I am now disconnected from my colleagues in a large building. When I now work in my office, I feel as if I am a monastic working in solitude. The sense of openness and fellowship I once felt in the Cubes is gone. Despite the lack of openness I now feel, I can't help but wonder if my students will now perceive me differently.
I don't think teachers should be defined by the space they occupy because learning takes many forms and can be found in many places. I can understand how teachers’ identities could be linked to the space they occupy. In our society, it seems someone can only be a "professor" or "teacher" if they are attached in some way to a university or some other institution of learning. I find this issue problematic because teachers are given authority partly by the space they inhabit, but the space they inhabit is only given authority because they occupy it.
What is a university without teachers? It's nothing but a space defined by the materials used to build it. A university loses its identity without teachers occupying its space. (The same could also be said about students.) What is a teacher outside the space of their learning institution? Do they somehow lose their identity? Does their ability to teach change? When a student sees me outside the university, they always look at me with a bemused look on their face as if my entire identity is tied solely to my work at the university. (It's not uncommon for students to be mystified or startled to see that their instructors exist outside the classroom.)
In his seminal work, The Production of Space, Henri Lefebvre asserts: "We are...confronted by an indefinite multitudes of spaces, each one piled upon, or perhaps contained within, the next: geographical, economic, demographic, sociological, ecological, political, commercial, national, continental, global. Not to mention nature's (physical) space, the space of (energy) flows, and so on" (8). Considering the multitude of spaces we contend with every day, I can't help but consider the role of a teacher in said spaces. Perhaps we should not consider a teacher as inhabiting one space and moving from one to the next, but we should, as Lefebvre suggests, consider the many spaces that are piled on a teacher as he navigates from one identity to the next.

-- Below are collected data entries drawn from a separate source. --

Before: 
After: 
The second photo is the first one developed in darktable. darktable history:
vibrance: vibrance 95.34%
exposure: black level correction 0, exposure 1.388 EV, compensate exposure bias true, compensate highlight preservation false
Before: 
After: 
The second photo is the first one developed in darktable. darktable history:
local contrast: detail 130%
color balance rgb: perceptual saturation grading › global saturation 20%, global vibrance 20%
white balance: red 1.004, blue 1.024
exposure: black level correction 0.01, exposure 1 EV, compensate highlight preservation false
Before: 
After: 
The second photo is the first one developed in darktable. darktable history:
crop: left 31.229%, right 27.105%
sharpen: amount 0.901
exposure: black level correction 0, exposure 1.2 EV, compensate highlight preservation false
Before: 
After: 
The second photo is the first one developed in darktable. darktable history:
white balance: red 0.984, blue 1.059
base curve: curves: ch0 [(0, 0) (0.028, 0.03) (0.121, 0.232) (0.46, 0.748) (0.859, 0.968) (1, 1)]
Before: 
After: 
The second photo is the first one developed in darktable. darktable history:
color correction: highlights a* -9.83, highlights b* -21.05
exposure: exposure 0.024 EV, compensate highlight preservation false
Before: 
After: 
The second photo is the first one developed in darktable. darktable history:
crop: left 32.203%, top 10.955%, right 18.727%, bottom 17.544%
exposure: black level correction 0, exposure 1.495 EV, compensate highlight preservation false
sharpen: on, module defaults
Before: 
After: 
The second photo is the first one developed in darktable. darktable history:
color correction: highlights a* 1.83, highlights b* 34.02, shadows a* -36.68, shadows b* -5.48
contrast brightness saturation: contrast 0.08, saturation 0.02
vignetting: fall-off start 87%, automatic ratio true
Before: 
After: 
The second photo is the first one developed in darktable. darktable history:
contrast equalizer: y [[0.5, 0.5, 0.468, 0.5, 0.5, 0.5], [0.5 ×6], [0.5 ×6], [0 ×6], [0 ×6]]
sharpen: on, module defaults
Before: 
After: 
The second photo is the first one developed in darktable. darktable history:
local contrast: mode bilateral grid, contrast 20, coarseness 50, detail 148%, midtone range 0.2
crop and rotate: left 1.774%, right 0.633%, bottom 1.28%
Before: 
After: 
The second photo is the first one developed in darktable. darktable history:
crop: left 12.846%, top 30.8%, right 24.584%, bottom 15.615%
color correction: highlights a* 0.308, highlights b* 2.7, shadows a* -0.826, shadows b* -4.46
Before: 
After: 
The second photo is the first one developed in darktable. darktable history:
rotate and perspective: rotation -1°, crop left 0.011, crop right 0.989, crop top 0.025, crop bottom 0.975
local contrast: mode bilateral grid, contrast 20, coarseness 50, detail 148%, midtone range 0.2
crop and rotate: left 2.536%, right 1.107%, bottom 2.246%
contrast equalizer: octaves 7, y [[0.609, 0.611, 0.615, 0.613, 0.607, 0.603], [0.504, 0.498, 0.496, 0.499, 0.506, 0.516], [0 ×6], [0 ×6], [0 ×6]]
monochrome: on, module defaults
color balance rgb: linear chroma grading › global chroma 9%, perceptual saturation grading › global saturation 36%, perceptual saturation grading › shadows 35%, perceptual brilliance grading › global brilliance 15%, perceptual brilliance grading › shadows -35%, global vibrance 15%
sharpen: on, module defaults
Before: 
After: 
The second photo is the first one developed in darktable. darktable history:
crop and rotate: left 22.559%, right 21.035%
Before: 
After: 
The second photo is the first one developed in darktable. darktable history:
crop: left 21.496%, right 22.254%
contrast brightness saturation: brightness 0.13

My new building may seem impersonal, but for my students, it is the "right" space for me to occupy. My old space was not where my student expected to see me, and I think my identity as a teacher was altered for her. Students don't always consider the spaces their instructors occupy and navigate; often, they only interact with teachers in one space without realizing the identities of their teachers are defined by the spaces before and after their interaction.
My identity is linked to the space I once inhabited in a building that once stood on campus, and my identity is now linked to a new space in a building that still stands on campus. While my identity has been altered, it has only been built upon through the addition of a new space. My students understand my status as a teacher via the fact that I am granted authority through the space I inhabit, i.e. the university.
Should a teacher's identity be solely authorized by the space he occupies? I doubt it. A teacher doesn't stop being a teacher when they step outside the confines of the university (or at least I don't). Students should understand teachers' identities as a product of the spaces they have inhabited and not solely by the one space in which they interact with their teachers.
Critical reflection of space is important for students and teachers because it is often the space we’re seen occupying that defines us. If students only understand teachers as inhabiting one space, then it could change how students understand the knowledge with which they are presented, and it could change how students understand the spaces they occupy in relation to their teachers.